## Information supplied
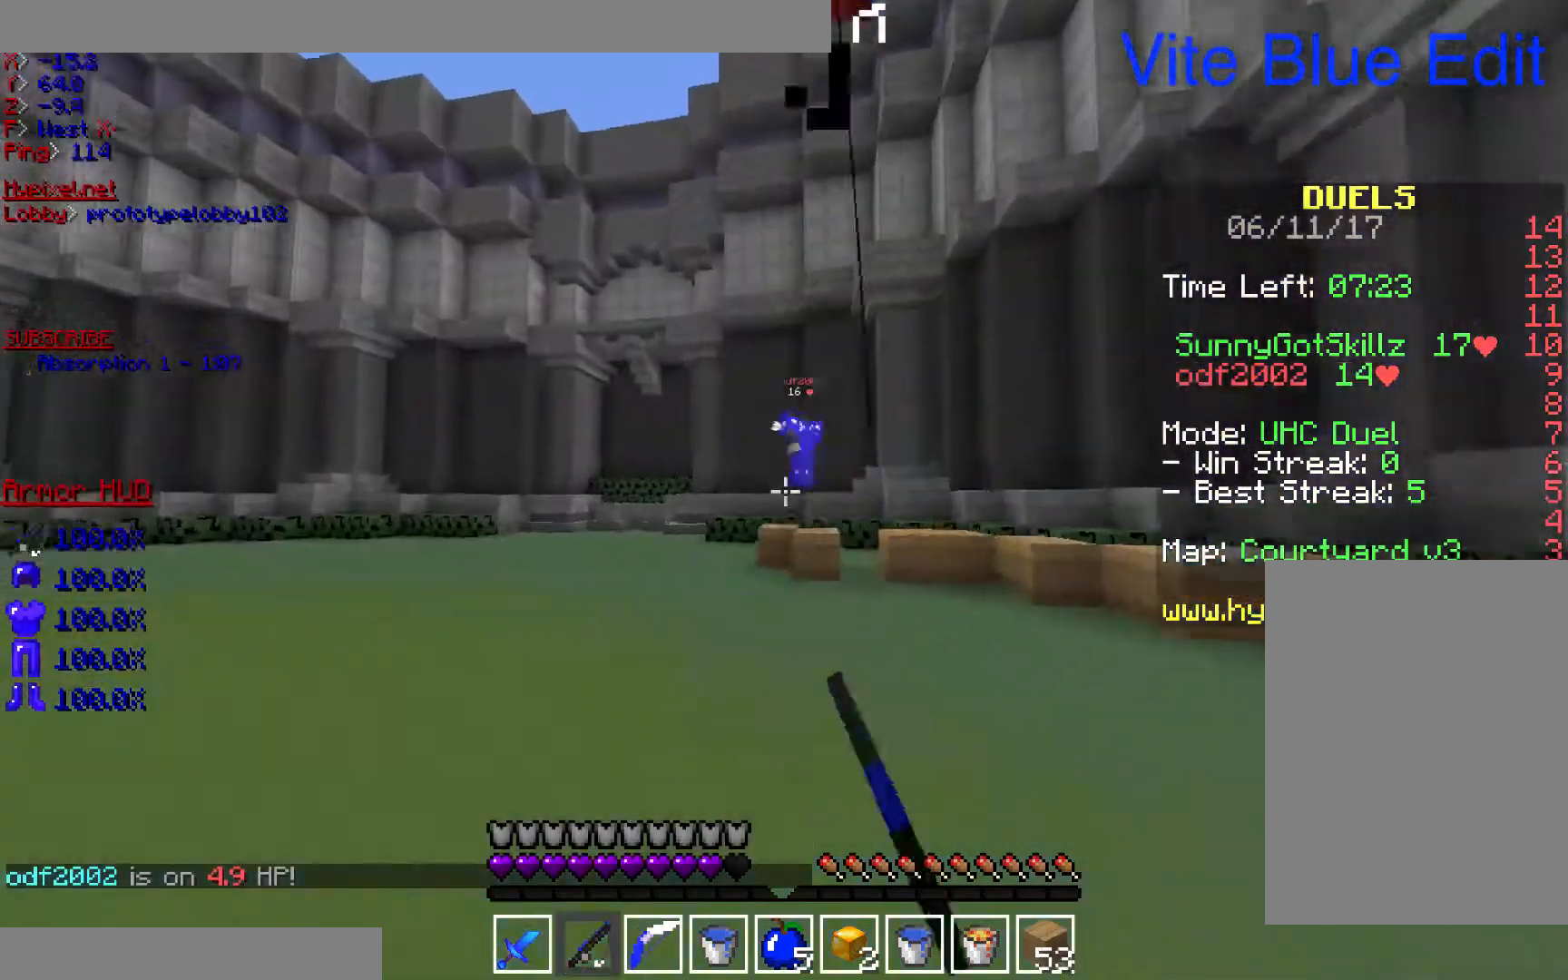
{"keys": ["a", "w"], "mouse": [], "events": [[267, "mouse_right", "down"], [433, "mouse_right", "up"]]}
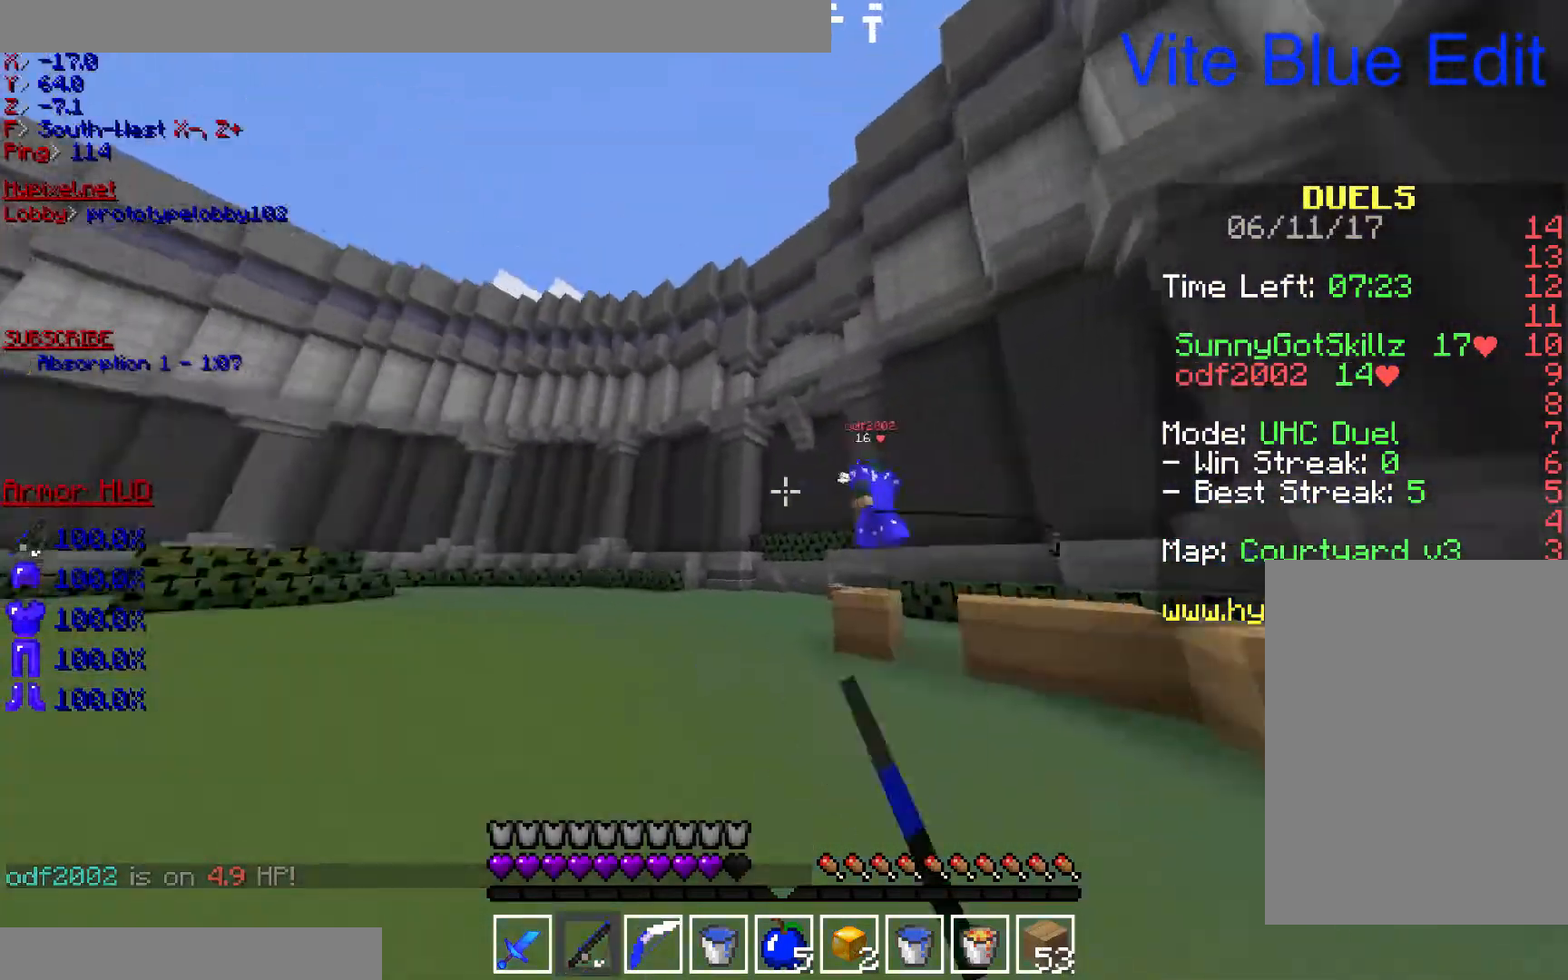
{"keys": ["a", "w"], "mouse": [], "events": [[133, "mouse_right", "down"], [300, "mouse_right", "up"]]}
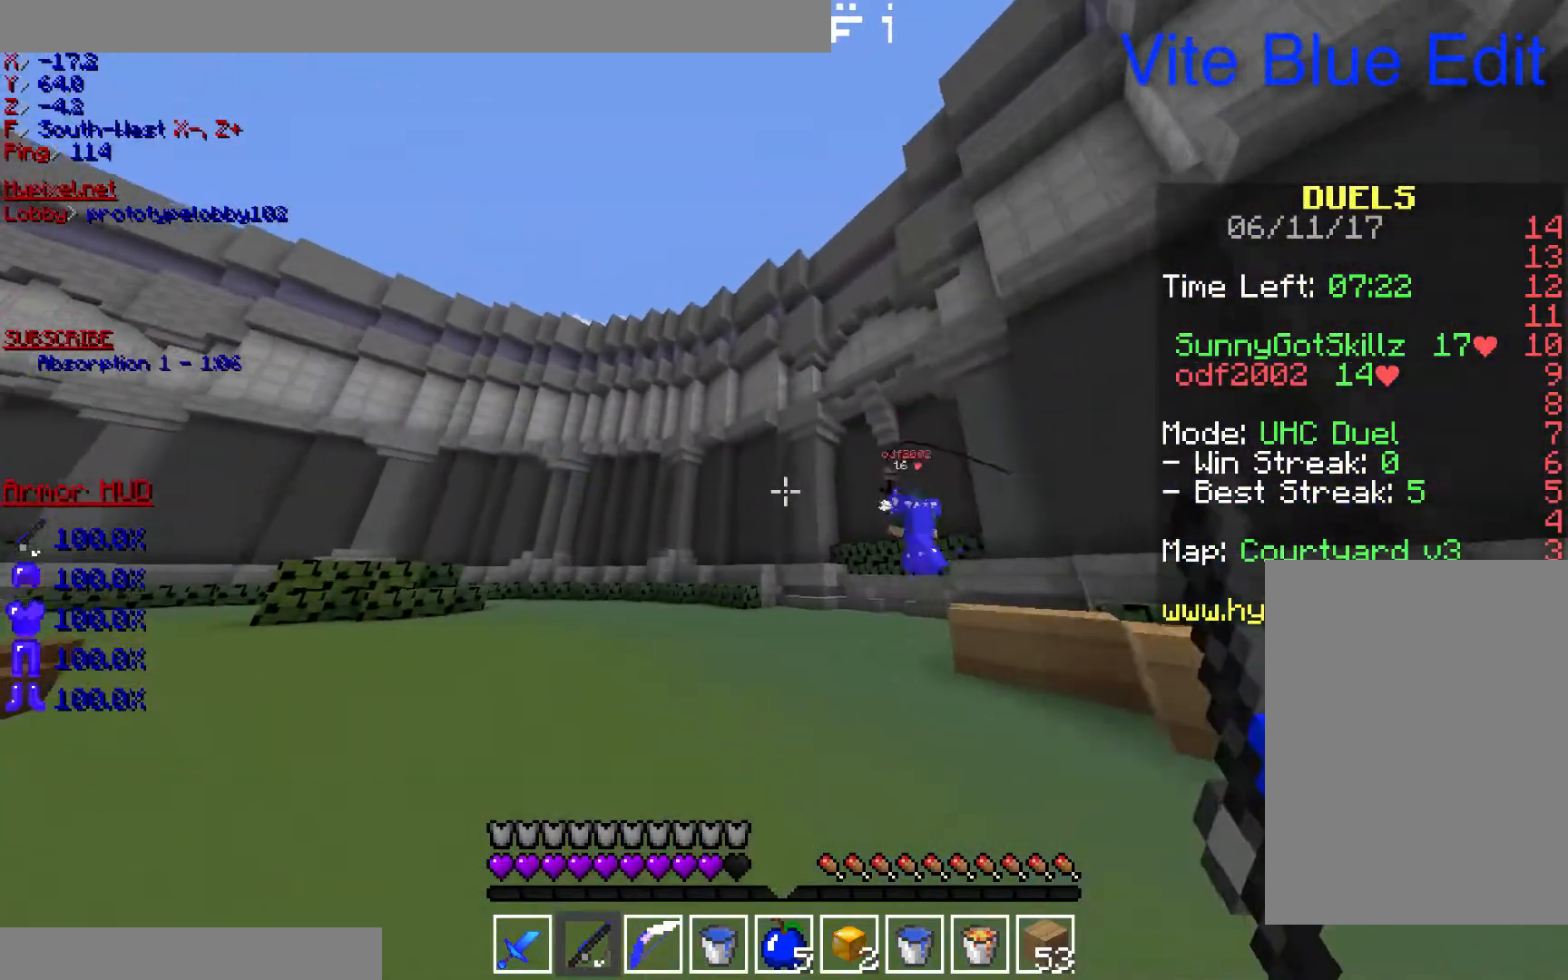
{"keys": ["a", "w"], "mouse": [], "events": [[300, "mouse_right", "down"], [433, "mouse_right", "up"]]}
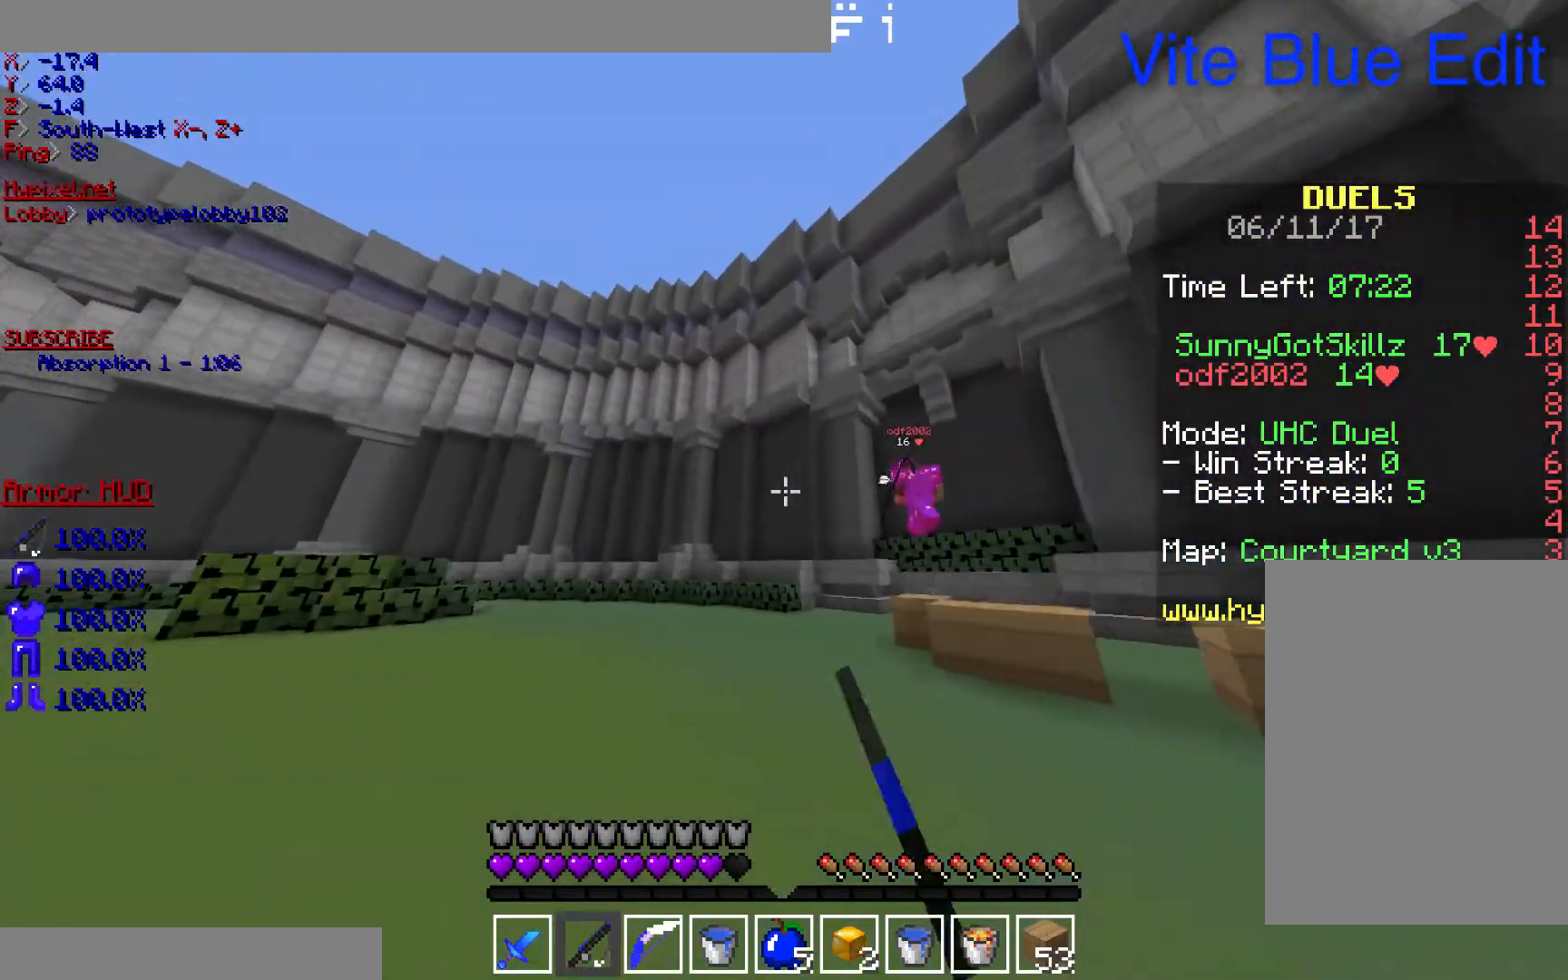
{"keys": ["a", "w"], "mouse": [], "events": []}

## Assignment
Without any pictures, return the material above exactly.

## Result of the task
{"keys": ["a", "w"], "mouse": [], "events": [[267, "mouse_right", "down"], [433, "mouse_right", "up"]]}
{"keys": ["a", "w"], "mouse": [], "events": [[133, "mouse_right", "down"], [300, "mouse_right", "up"]]}
{"keys": ["a", "w"], "mouse": [], "events": [[300, "mouse_right", "down"], [433, "mouse_right", "up"]]}
{"keys": ["a", "w"], "mouse": [], "events": []}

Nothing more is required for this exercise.